Enforcement of orders
11.13A general principle is that foreign judgements have no legal effect as they are not recognised in a court. The parties will have to apply to a Chinese court for an order. However, Mainland China has signed about 30 judicial assistance agreements with foreign countries. A method to enforce a foreign court order is to send it through diplomatic channels to a lawyer agent. The lawyer will submit it to the Supreme Court, who will transfer it to the local court where the respondent lives. The local court will look at the order and check the procedural issues. For example was the respondent served fairly with the proceedings, was he represented in the foreign court, or did the foreign judicial process violate social and public order and morality? It is a public policy issue. The court does not review substantive issues.

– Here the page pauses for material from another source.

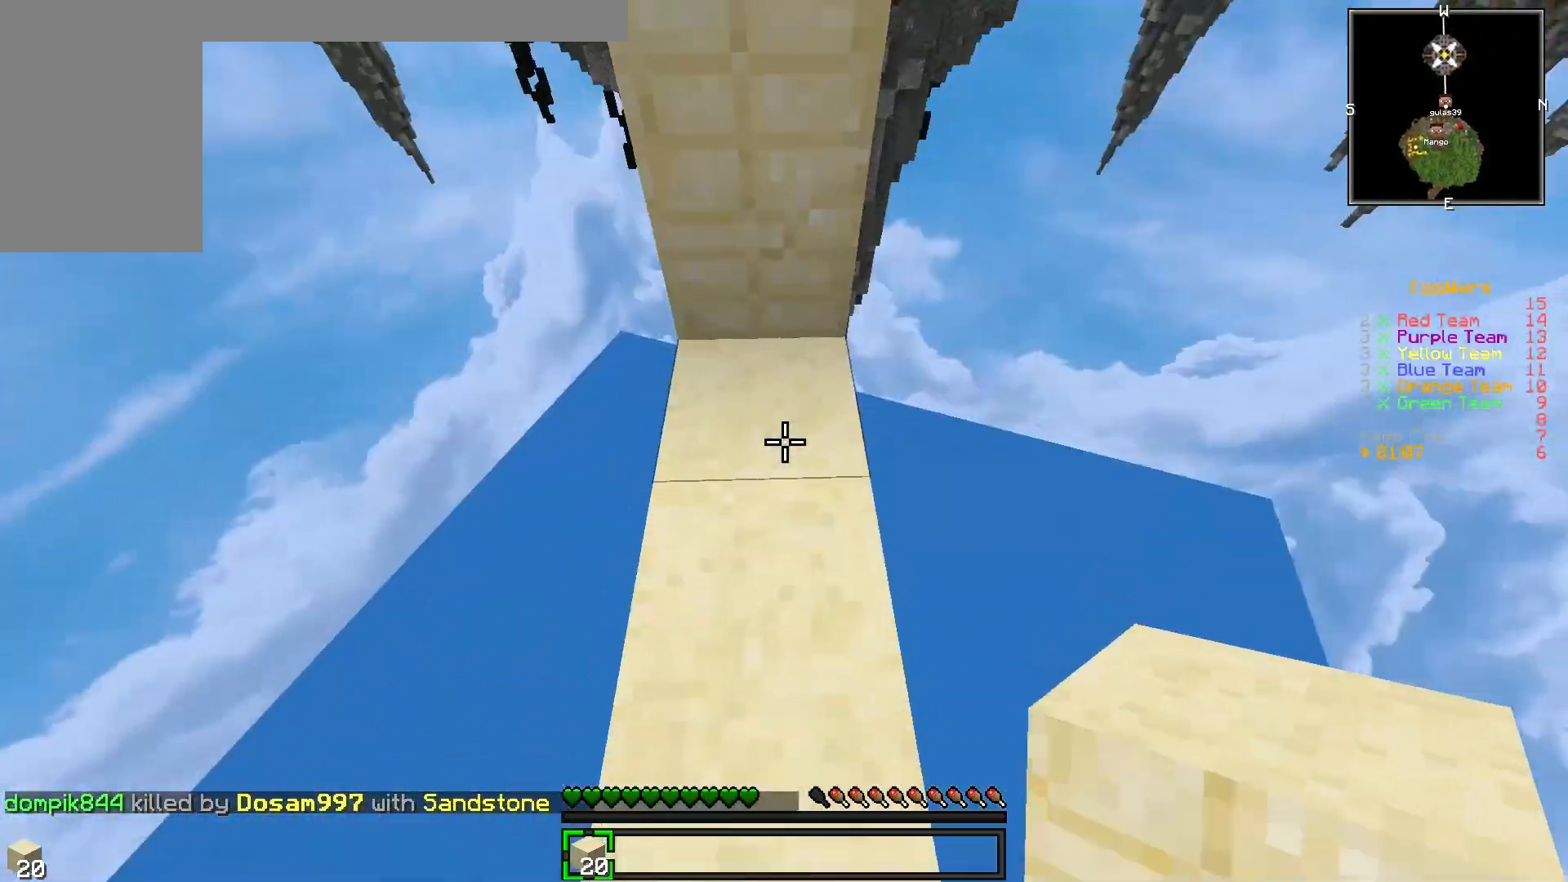
{"keys": [], "events": [[133, "w", "up"], [383, "s", "down"], [483, "s", "up"]]}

Comments on Chinese family mediation
Role of mediators
11.14Mediators are to follow government policy and law. In theory mediation is only to take place with the consent of all parties.1138 Mediators are investigators and fact-finders.1139 The dispute is seen as a social phenomenon. The mediator educates the parties in the law. Article 5 of the Regulations includes a duty to:
“disseminate through mediation such legal information as the law, statutes, rules, regulations and policies of the state and to educate people on the observation of law and order and the respect of social morality.”
11.15The mediator can criticise or praise as one of their functions is the correction of problem producing behaviour. Mediation was promoted by Mao’s theory of non-antagonistic contradictions1140 which saw mediation as the acceptable method of handling contradictions among the people. Cohen recognised that mediators in China could “mobilize such strong political, economic, social and moral pressure upon one or both parties as to see little option but that of ‘voluntary’ acquiescence.”1141
Voluntary or coercive
11.16Clarke stated that:
“Chinese and Western commentators are aware of evidence that mediators often pressure or even coerce parties to accept a suggested settlement but this phenomenon is seen as aberrational and generally
1138 Article 6 of the Regulations governing the organisation of people’s mediation committees, promulgated by the State Council on 17 June 1989.
1139 Cloke, “Politics and Values in Mediation; The Chinese Experience”, reference mislaid.
1140 These occur between parties with fundamentally identical interests, i.e. the people.
1141 Cohen, “Chinese Mediation on the eve of modernisation”. 54 California Law Review 1201 (1966).